[Page text]:
_ _ _

I would wager a guess that your enumeration / deletion / creation is causing some synchronization problems with the handles. If CreateDirectory is anything like CreateFile (and I would assume the logic behind it would be shared), then you would see similar behaviour to CreateFile:

If you call CreateFile on a file that is pending deletion as a result of a previous call to DeleteFile, the function fails. The operating system delays file deletion until all handles to the file are closed. GetLastError returns ERROR_ACCESS_DENIED.

GalacticJello
In my test tool, I repeatedly create and remove a directory whose name I can pretty much guarantee nobody else would use. Say it's "my hovercraft is full of eels" (which it actually has been, but I try to use something different every time). Since my test tool is single-threaded, some other process would have to be removing my directory at the moment I try to create it. That seems unlikely.

_ _ _

[Provided data]:
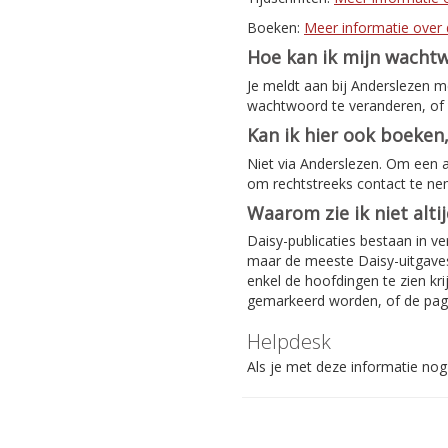
Boeken:
Meer informatie over 
Hoe kan ik mijn wacht
Je meldt aan bij Anderslezen 
wachtwoord te veranderen, of 
Kan ik hier ook boeken,
Niet via Anderslezen. Om een 
om rechtstreeks contact te n
Waarom zie ik niet alti
Daisy-publicaties bestaan in ve
maar de meeste Daisy-uitgaves 
enkel de hoofdingen te zien kri
gemarkeerd worden, of de pag
Helpdesk
Als je met deze informatie nog 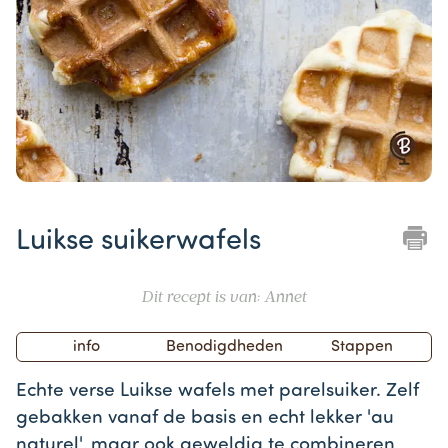
Item
1
Luikse suikerwafels
of
1
Dit recept is van: Annet
info
Benodigdheden
Stappen
Echte verse Luikse wafels met parelsuiker. Zelf
gebakken vanaf de basis en echt lekker 'au
naturel', maar ook geweldig te combineren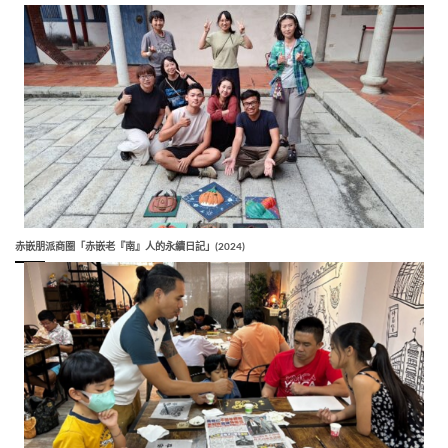
赤嵌朋派商圈「赤嵌老『南』人的永續日記」(2024)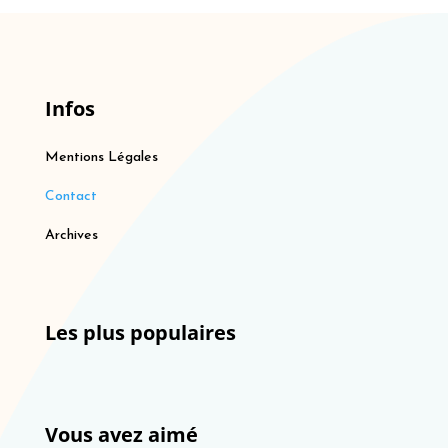
Infos
Mentions Légales
Contact
Archives
Les plus populaires
Vous avez aimé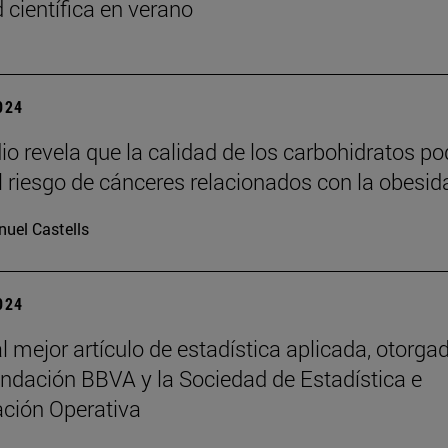
 científica en verano
2024
io revela que la calidad de los carbohidratos po
el riesgo de cánceres relacionados con la obesid
uel Castells
2024
l mejor artículo de estadística aplicada, otorga
undación BBVA y la Sociedad de Estadística e
ación Operativa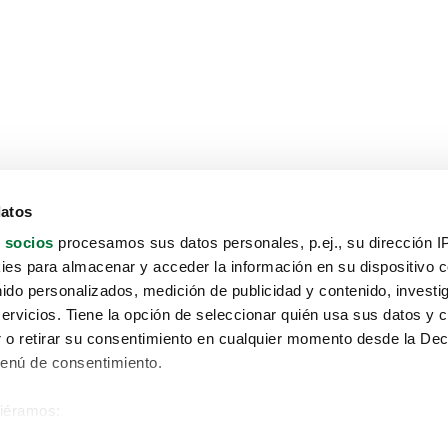
datos
 socios
procesamos sus datos personales, p.ej., su dirección I
es para almacenar y acceder la información en su dispositivo co
nido personalizados, medición de publicidad y contenido, investi
servicios. Tiene la opción de seleccionar quién usa sus datos y 
 o retirar su consentimiento en cualquier momento desde la Dec
Menú de consentimiento.
siéramos:
Aviso protección de datos
 sobre su ubicación geográfica que puede tener una precisión de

_ _ _

[The task]:
Decide whether each statement below agrees with the forum thread on creating and removing directories, answering yes or no and quoting the words of the thread that decide it.
1. The test tool that creates and removes the directory runs on multiple threads.
2. The operating system waits until every handle to a file is closed before deleting it.
3. When CreateFile is called on a file pending deletion, GetLastError returns ERROR_FILE_NOT_FOUND.

[Your solution]:
1. No: "Since my test tool is single-threaded"
2. Yes: "The operating system delays file deletion until all handles to the file are closed."
3. No: "GetLastError returns ERROR_ACCESS_DENIED."